Saturday, February 11, 2023

Trying To Figure Out Covered Call Funds

Jason Zweig wrote a column about ETFs that sell covered calls. He wasn't negative on them or necessarily positive, his message was more about understanding what they can and cannot do for a diversified portfolio. The fund that got the most attention was the Global X S&P 500 Covered Call ETF (XYLD). The fund pays out monthly and for the last two and half years the payouts have been enormous which will skew most charts. Looking at something like Yahoo Finance shows XYLD down about 22% last year but you need to add back in 12% of distributions to get a more accurate picture which Portfoliovisualizer does. 

 

I blanked out the name of the third fund, it is a covered call fund that I own. What they don't do is they don't look like the stock market despite correlation numbers that say otherwise. ETFreplay shows correlations between XYLD and SPY running above 0.75 that vast majority of the time. 

Are covered call funds proxies for bonds?

 

In a word...not so much. How about a way to blend XYLD with SPY to get a 60/40-like result?

 

The CAGR is kind of close but the standard deviation isn't. Surprisingly, the worst year for the 40/60 is noticeably better than VBAIX. I had to play around with different percentages and this is the closest I got. It makes sense that the covered call funds are fairly reliable, not infallible, lower beta equity. Is there a role for that attribute in your portfolio? Do you already have something that meets that objective? Anyone favorably disposed to this strategy could probably play around with other factor exposures to maybe come up with a blend that captures more MCW upside than the covered call funds do by themselves with less volatility. If you spend the time on this, please share what you find here. 

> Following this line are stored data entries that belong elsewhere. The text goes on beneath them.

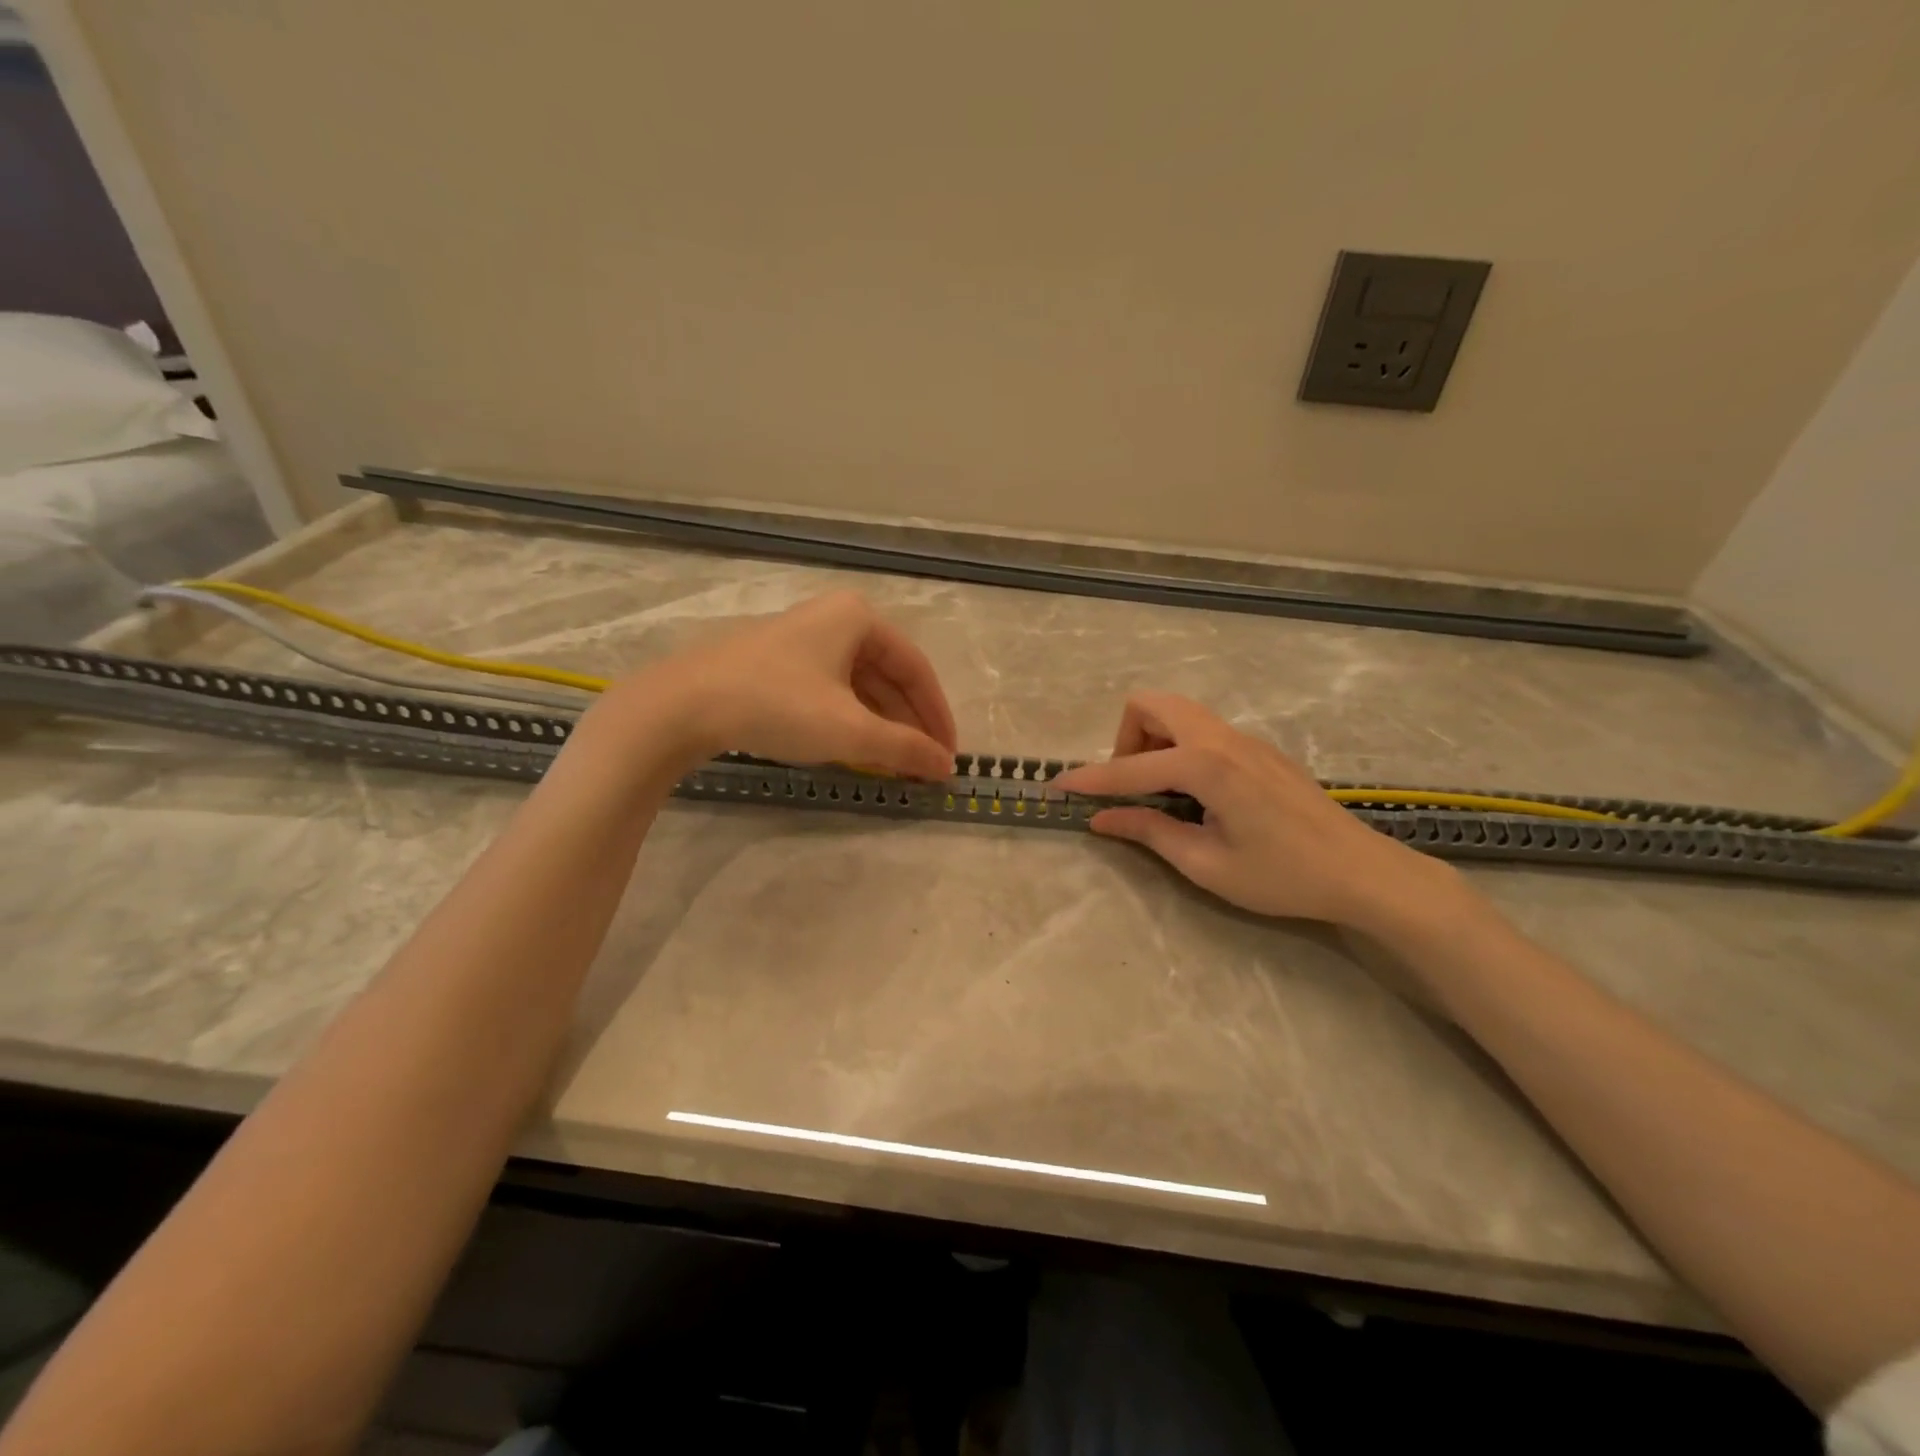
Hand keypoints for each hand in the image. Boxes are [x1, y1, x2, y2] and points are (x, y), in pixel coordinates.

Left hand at [602, 589, 957, 778]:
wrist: (683, 705)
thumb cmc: (778, 705)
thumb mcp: (850, 730)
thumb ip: (905, 748)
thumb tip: (948, 766)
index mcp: (858, 618)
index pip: (916, 669)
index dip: (937, 715)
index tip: (949, 755)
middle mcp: (833, 619)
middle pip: (888, 676)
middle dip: (908, 723)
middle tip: (923, 764)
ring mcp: (801, 640)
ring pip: (858, 686)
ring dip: (880, 725)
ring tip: (894, 764)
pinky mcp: (775, 663)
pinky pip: (830, 691)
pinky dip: (849, 720)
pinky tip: (854, 749)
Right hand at [1054, 693, 1460, 927]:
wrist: (1362, 872)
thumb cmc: (1282, 875)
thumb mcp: (1206, 864)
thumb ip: (1149, 832)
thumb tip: (1101, 819)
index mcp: (1207, 766)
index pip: (1131, 767)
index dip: (1091, 779)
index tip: (1058, 786)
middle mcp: (1222, 739)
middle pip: (1152, 705)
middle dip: (1125, 739)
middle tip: (1131, 786)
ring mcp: (1245, 739)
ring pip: (1179, 712)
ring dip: (1153, 740)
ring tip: (1159, 793)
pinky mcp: (1259, 749)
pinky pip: (1202, 729)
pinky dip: (1179, 748)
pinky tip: (1195, 795)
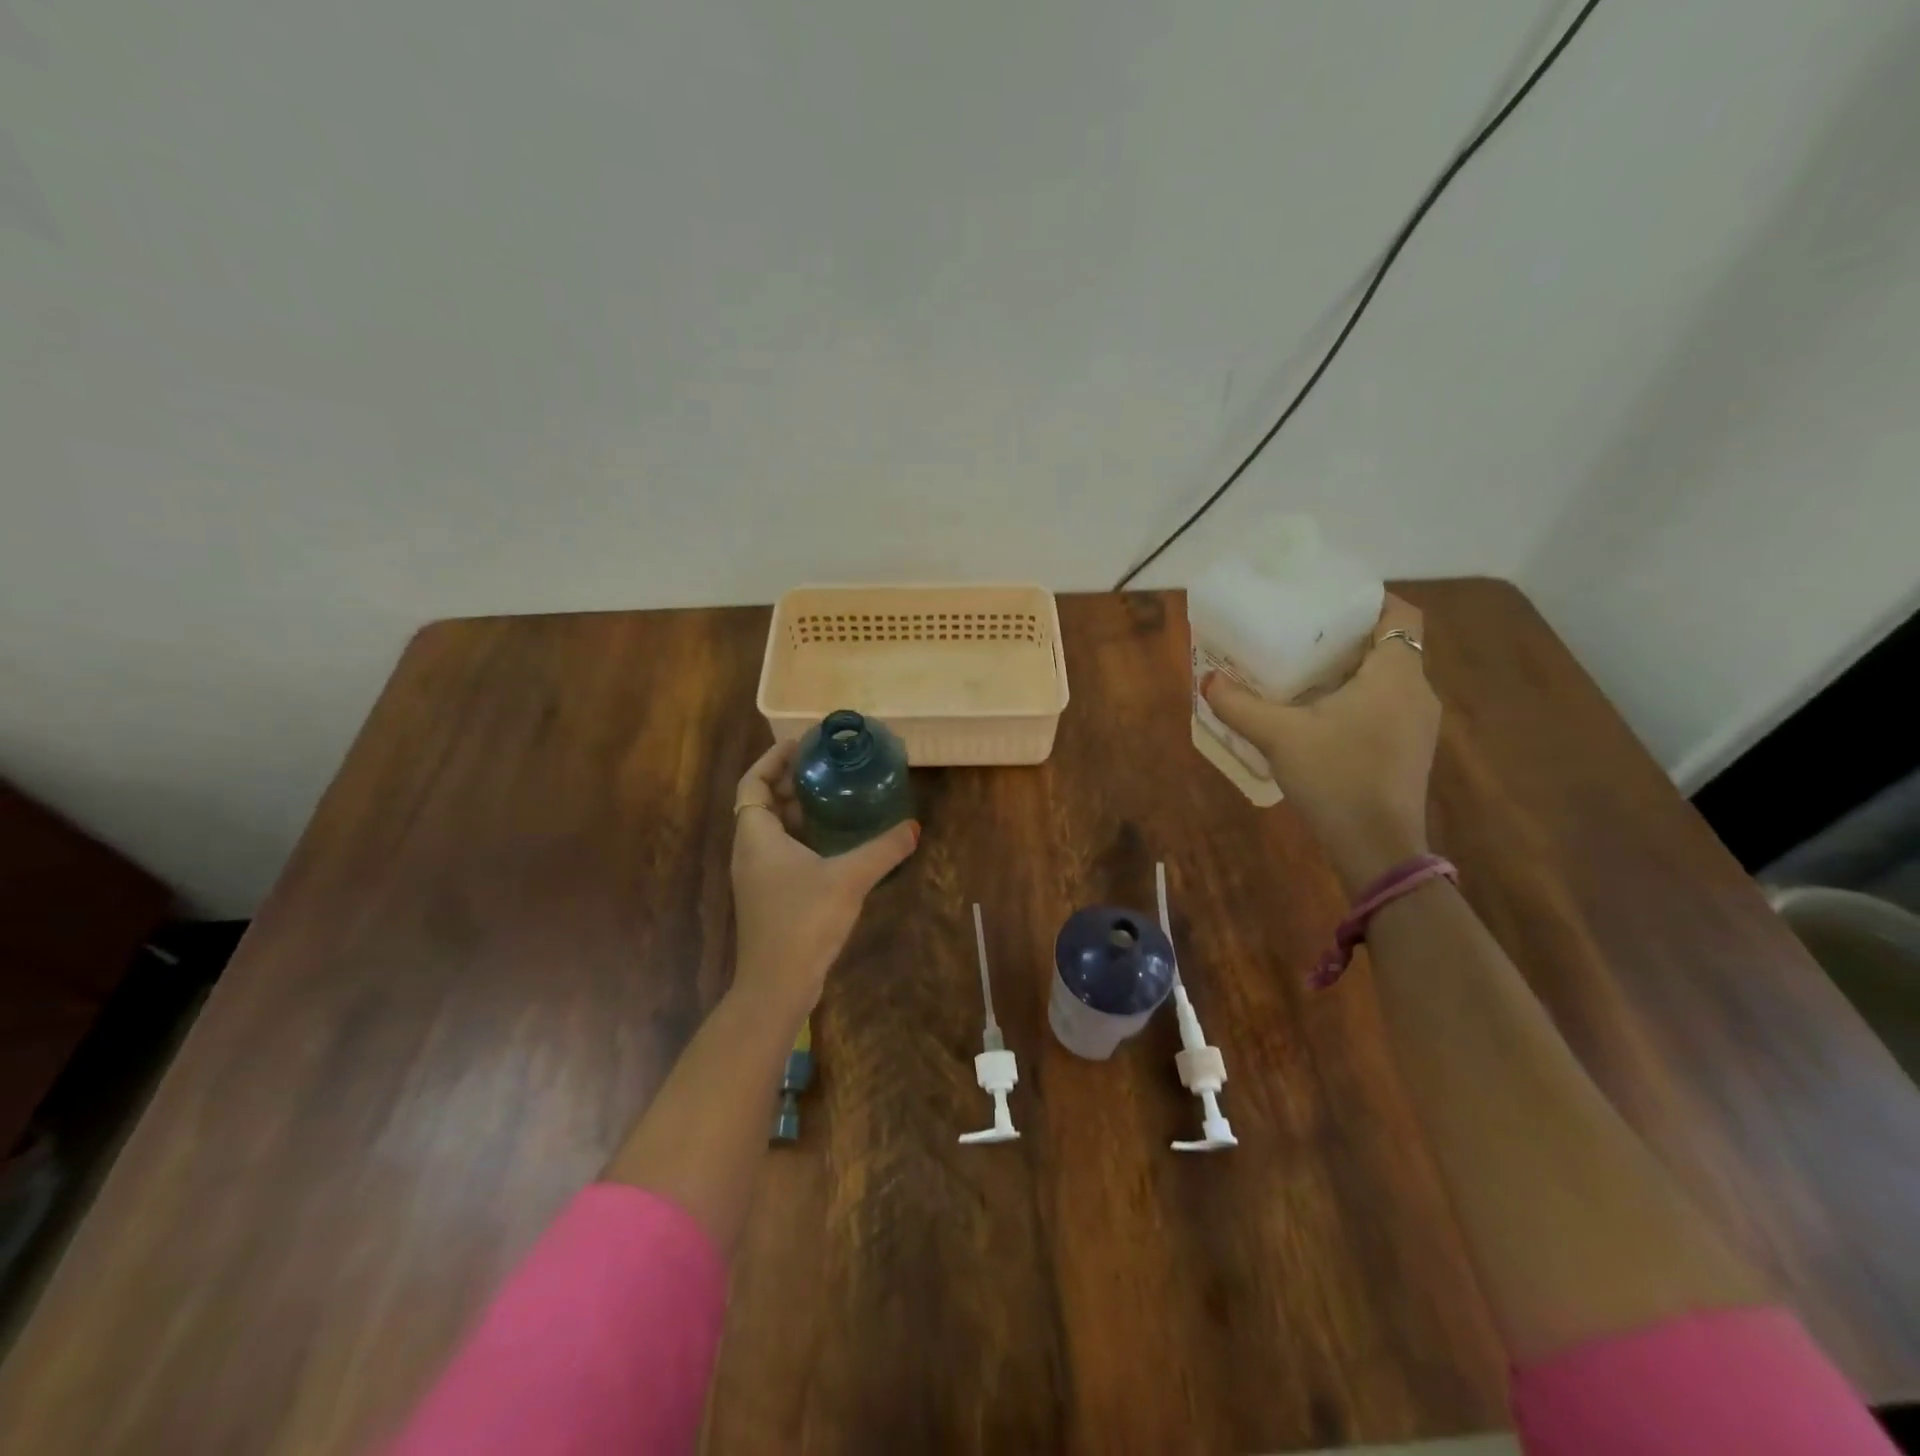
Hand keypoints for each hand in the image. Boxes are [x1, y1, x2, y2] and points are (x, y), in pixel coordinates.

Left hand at [729, 739, 919, 1016]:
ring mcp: (757, 876)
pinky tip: (834, 842)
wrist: (777, 985)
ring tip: (833, 796)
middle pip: (762, 802)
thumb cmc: (803, 921)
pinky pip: (781, 851)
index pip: (754, 782)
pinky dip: (802, 836)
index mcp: (756, 836)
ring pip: (772, 829)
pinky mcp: (769, 896)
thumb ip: (882, 850)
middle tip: (826, 766)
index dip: (773, 759)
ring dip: (797, 809)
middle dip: (790, 781)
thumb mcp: (848, 879)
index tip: (802, 744)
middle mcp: (750, 850)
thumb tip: (913, 827)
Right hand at [1203, 594, 1438, 893]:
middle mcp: (1416, 692)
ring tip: (1303, 673)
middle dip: (1348, 637)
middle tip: (1302, 635)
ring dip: (1351, 671)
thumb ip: (1239, 705)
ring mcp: (1417, 725)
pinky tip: (1318, 717)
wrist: (1377, 847)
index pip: (1401, 613)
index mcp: (1395, 674)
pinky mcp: (1408, 750)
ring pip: (1387, 679)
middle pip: (1390, 645)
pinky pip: (1385, 706)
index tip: (1329, 602)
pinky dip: (1357, 700)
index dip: (1371, 599)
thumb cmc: (1336, 777)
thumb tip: (1207, 680)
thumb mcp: (1278, 737)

I wanted check in again on leveraged and inverse single stock ETFs. We'll use the Tesla complex as our example. Here's YTD.

 

TSLA is the underlying common TSLQ is 1.25x leveraged, TSLL is 1.5x leveraged and TSLQ is 1x inverse. The leveraged long funds are a little closer to tracking their daily objective over a longer period. The inverse is off by kind of a lot. Let's go a little longer out and see where it lands. 

 

This is about as far back as we can compare all four. TSLL is obscured but for the period charted it is down 48%. So longer term the leveraged long funds are down more than what their daily objective says and the inverse is again not up as much as someone might hope. 

Usually when I do this exercise, the funds are much closer to their daily objective over longer periods. The purpose of this study is to better understand the potential capital efficiency from these types of funds. Index funds might be better suited than the individual stocks but it is early in this game. It might never pan out. Part of managing portfolios should include understanding things you might be very unlikely to ever use. It can help with the things you do use or might add in down the road. 

I have no interest or intention of using TSLA or any of the funds mentioned personally or for clients.